Enfin, si par une fatale bévûë, nous ne donnons point d'avantage sur nous à nos Ennemis, en faisant prendre à nos Affections, & à nos Aversions le contrepied de ce qu'elles doivent pren­dre; Selon le cours natu­rel des choses, le danger se dissipera, & passera vîte comme une giboulée de grê­le; le beau temps lui suc­cédera, quelque sombre & [Page 56] nebuleux que le Ciel parois­se à présent, & cela par ce petit Secret aisé & facile à pratiquer. Demeurons en re­pos, tranquiles & bien u­nis, fidéles à nôtre Sainte Religion, exacts en ce que nous devons au Roi, & fort attachez aux Loix du Gouvernement, & pendant que nous suivrons cette mé­thode, il semble humaine­ment impossible, qu'un le puisse emporter sur deux cent; Si ce n'est que l'E­glise Romaine, qui a été depuis si long - temps stéri­le en Miracles, vint en son âge décrépit à accoucher d'un qui effaceroit tous ceux dont elle se vante dans sa Lé­gende.

[Page 57]Pour conclure, la ques­tion est en deux mots; Si vous voulez vous joindre a­vec ceux qui doivent avoir enfin la même destinée que vous. Si les Protestans de toutes les espéces, ont été à blâmer dans la conduite qu'ils ont tenuë les uns à l'égard des autres, ils sont à présent en des termes de plus grande égalité, & pour cette même raison, il est plus à propos qu'ils se Reconcilient & Réu­nissent.

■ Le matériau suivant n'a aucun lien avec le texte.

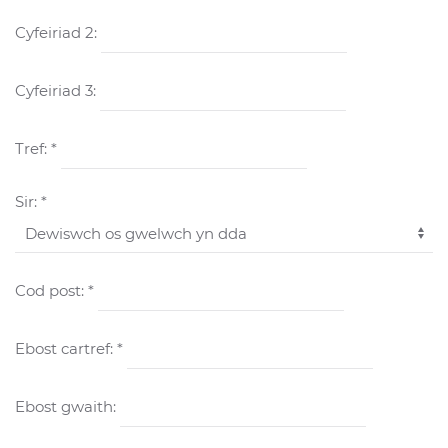
Cyfeiriad 2:
Cyfeiriad 3:
Tref: *
Sir: *
Cod post: *
Ebost cartref: *
Ebost gwaith: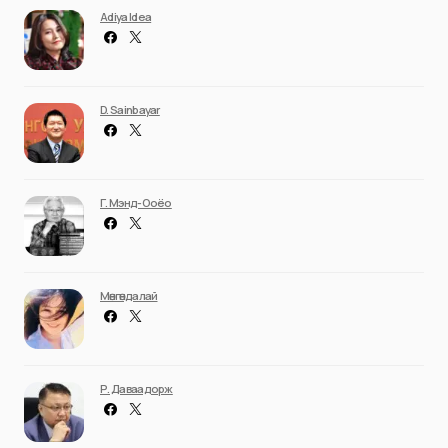
Adiya Idea
D. Sainbayar
Г. Мэнд-Ооёо
Мөнгөндалай
Р. Даваадорж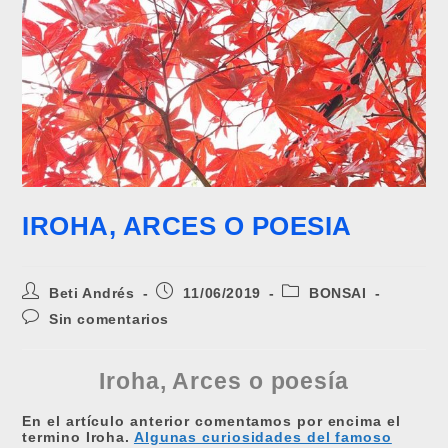
IROHA, ARCES O POESIA
Autor
Publicación
Categoría
Beti Andrés
11/06/2019
BONSAI
de
de
de
Comentarios
Sin comentarios
la
la
la
de
entrada:
entrada:
entrada:
la
entrada:
Iroha, Arces o poesía
En el artículo anterior comentamos por encima el
termino Iroha.
Algunas curiosidades del famoso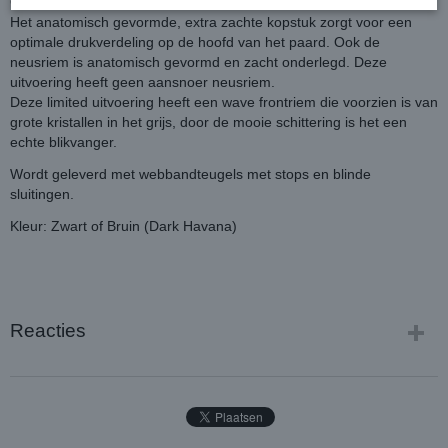
Crystals frontriem!
Het anatomisch gevormde, extra zachte kopstuk zorgt voor een
optimale drukverdeling op de hoofd van het paard. Ook de
neusriem is anatomisch gevormd en zacht onderlegd. Deze
uitvoering heeft geen aansnoer neusriem.
Deze limited uitvoering heeft een wave frontriem die voorzien is van
grote kristallen in het grijs, door de mooie schittering is het een
echte blikvanger.
Wordt geleverd met webbandteugels met stops en blinde
sluitingen.
Kleur: Zwart of Bruin (Dark Havana)
Reacties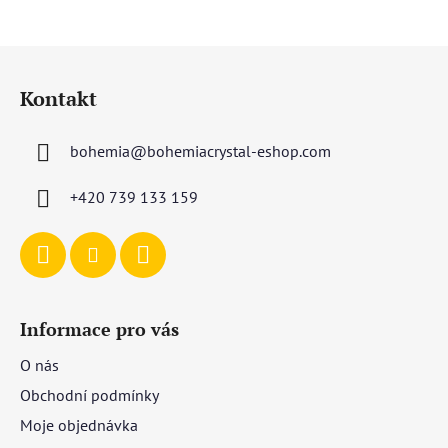
Z
á
Kontakt
p
a
bohemia
@
bohemiacrystal-eshop.com
t
í
+420 739 133 159
Informace pro vás
O nás
Obchodní podmínky
Moje objednávka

Nôtre desunion est non seulement un reproche contre nous-mêmes & un scan­dale, mais un danger évi­dent; Ceux qui croyent aux Miracles modernes, ont plus de raison, ou du moins une meilleure excuse pour négliger les Précautions de la Pruden­ce [Page 58] Humaine. Mais pour nous, il ne nous paroît pas plus ri­dicule de n'avoir point de Re­ligion, que de rejettes avec opiniâtreté les moyens Hu­mains & légitimes que Dieu nous met en main pour la con­server. Je suis,

Monsieur,
Vôtre trés-humble & affectionné Serviteur, T. W.